Well Scotty, that sounds great. Thanks. It will be a while. Need to plan a vacation to two places on the west coast next year. That is going to cost us. 
As far as your house goes. Like an old friend of mine would say when he would get kinda jealous of someone. Alright, now your pissin me off.  That sounds like you have one very beautiful house! I know I have seen some pictures of some of your work in other threads. I can not remember which ones though because it was before this handy alert thing the forum has now. I really need to learn how to use this other new thing a ma bober as well. Bookmark? I guess. Anywho, don't let the thanksgiving deadline get to ya. It is only October 29!   Plenty of time.


----------



## Huntindog1 (Oct 30, 2012)

I am thinking of building me a wood box to sit by the stove. I want to buy me a good size rubber made tub with snap on lid to sit inside the wood box. So when I close the wood box you cant see the air tight plastic tub inside. This way keeps the bugs inside the tub with the air tight tub lid.


----------



## Huntindog1 (Oct 30, 2012)

Another thought I had is alot of these newer bug killers if sprayed in an area that doesnt get the weather , will last for like 3 to 12 months depending on the brand.

What a person could do is spray a nice coating inside the tub like I mentioned in my previous post and also spray a nice coating inside the wood box that the tub will sit in. 

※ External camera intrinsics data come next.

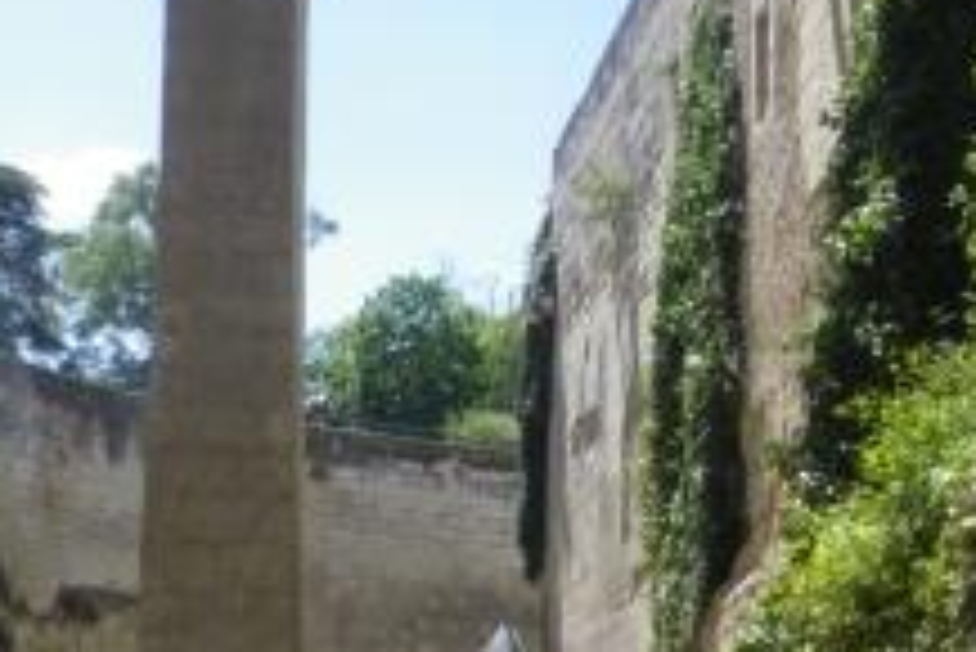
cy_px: 652
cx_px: 243
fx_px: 2442
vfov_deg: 15.0
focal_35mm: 90
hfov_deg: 22.4
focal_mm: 7.5
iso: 400
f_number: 6.2
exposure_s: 1/640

If any thing crawls out of the wood its got to come in contact with the bug killer.

I sprayed around the insides of my garage doors earlier this summer with one of these bug sprays and I have noticed as it has gotten colder that anything thats been trying to get under my garage door doesnt get far as they lay dead not too many inches from the door. I have been impressed with how good they work.


----------